LES LARMES D’UNE MAMAN
PAR
THÉRÈSE ZRIHEN-DVIR
Les larmes de ma maman ressemblent à des perles fines qui roulent doucement sur ses joues parcheminées. Les années de dur labeur et de solitude ont eu raison de sa forte personnalité, de son caractère et surtout de sa détermination. Et c’est devant son regard hagard et fatigué que je me souviens de ses larmes.
Il y eut des larmes de joie, quand je naquis, m’avait elle raconté, puis il y eut d’autres larmes plus amères, celles de la déception, celles de la tristesse, celles d’un amour qui n’a pas survécu à l’érosion du quotidien.
Mais celles dont elle parlait le plus, c’étaient ces larmes de tendresse, de celles que l’on voit briller au coin de l’œil, et qu’on écrase furtivement, simplement pour conserver une façade plus équilibrée, moins émotive et vulnérable.

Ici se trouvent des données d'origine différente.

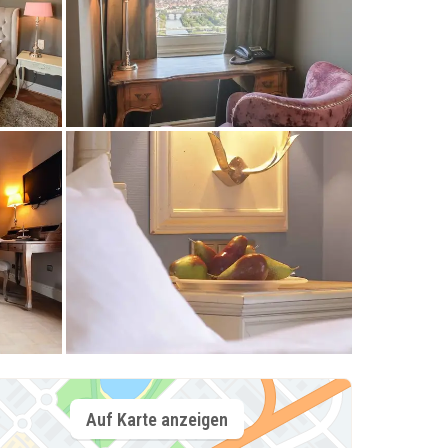
Auf Karte anzeigen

Il y eut bien sûr des larmes de colère, lorsque l’enfant que j’étais ne réussissait pas à intercepter ses signes de détresse devant son incapacité de répondre à toutes mes demandes, de me guider pour mieux contrer les caprices de l’enfance, la fièvre de la compétition et le feu de l’exhibitionnisme. Ma mère n’était pas pauvre, mais elle n’était pas riche non plus. Elle possédait une autre richesse, plus subtile, plus raffinée qui ne me suffisait pas devant celles que se sort avait mieux nanties.
Il y eut aussi des larmes causées par mon ingratitude, mon manque d’appréciation, et surtout ma cécité face à ses efforts inhumains… Et c’est bien leur souvenir qui me déchire le cœur aujourd’hui. Comment n’avais-je pas vu ses luttes qui commençaient aux premières lueurs de l’aube et ne cessaient que lorsque la fatigue avait eu raison d’elle ?
Il m’a fallu attendre ma maturité pour mieux la comprendre, pour me pencher sur ses belles mains que le labeur avait rendues noueuses et osseuses et les baiser humblement. Il m’a fallu attendre de devenir mère pour mieux apprécier sa valeur et sa présence bienfaitrice dans ma vie. Ce ne fut qu’à ce moment que j’avais réalisé ses sacrifices, son dévouement, ses privations… Elle s’était immolée pour nous ouvrir la voie d’une vie meilleure, pour nous offrir ce qu’elle n’avait jamais reçu. Comment n’avais-je pas vu à travers ses renonciations, sonamour imbattable pour nous, ses enfants ?
Ses plus grandes joies étaient lorsque je rentrais de l’école, les bras chargés de prix en fin d’année. Lorsque bravache, elle lançait les mots qu’il fallait m’asséner pour gentiment m’aider à descendre de mon piédestal. « C’est surement une erreur… Un cancre comme toi, ne peut pas avoir autant de prix ? » Puis elle riait comme personne ne pouvait le faire, en me serrant dans ses bras et en me baisant le front…
« Tu es le plus beau cadeau de ma vie » me murmurait-elle tendrement à l’oreille.
Et c’était moi qui à cet instant précis, avais les larmes aux yeux… C’était moi qui venais enfin d’apprendre combien je comptais pour elle.
C’était alors ma mère… Mais c’est aussi toutes les mères de ce monde. Peu importe leur couleur, leur race et leur religion. Une mère est toujours une mère, qui comme le pélican, ouvrira de son bec son ventre pour nourrir ses petits.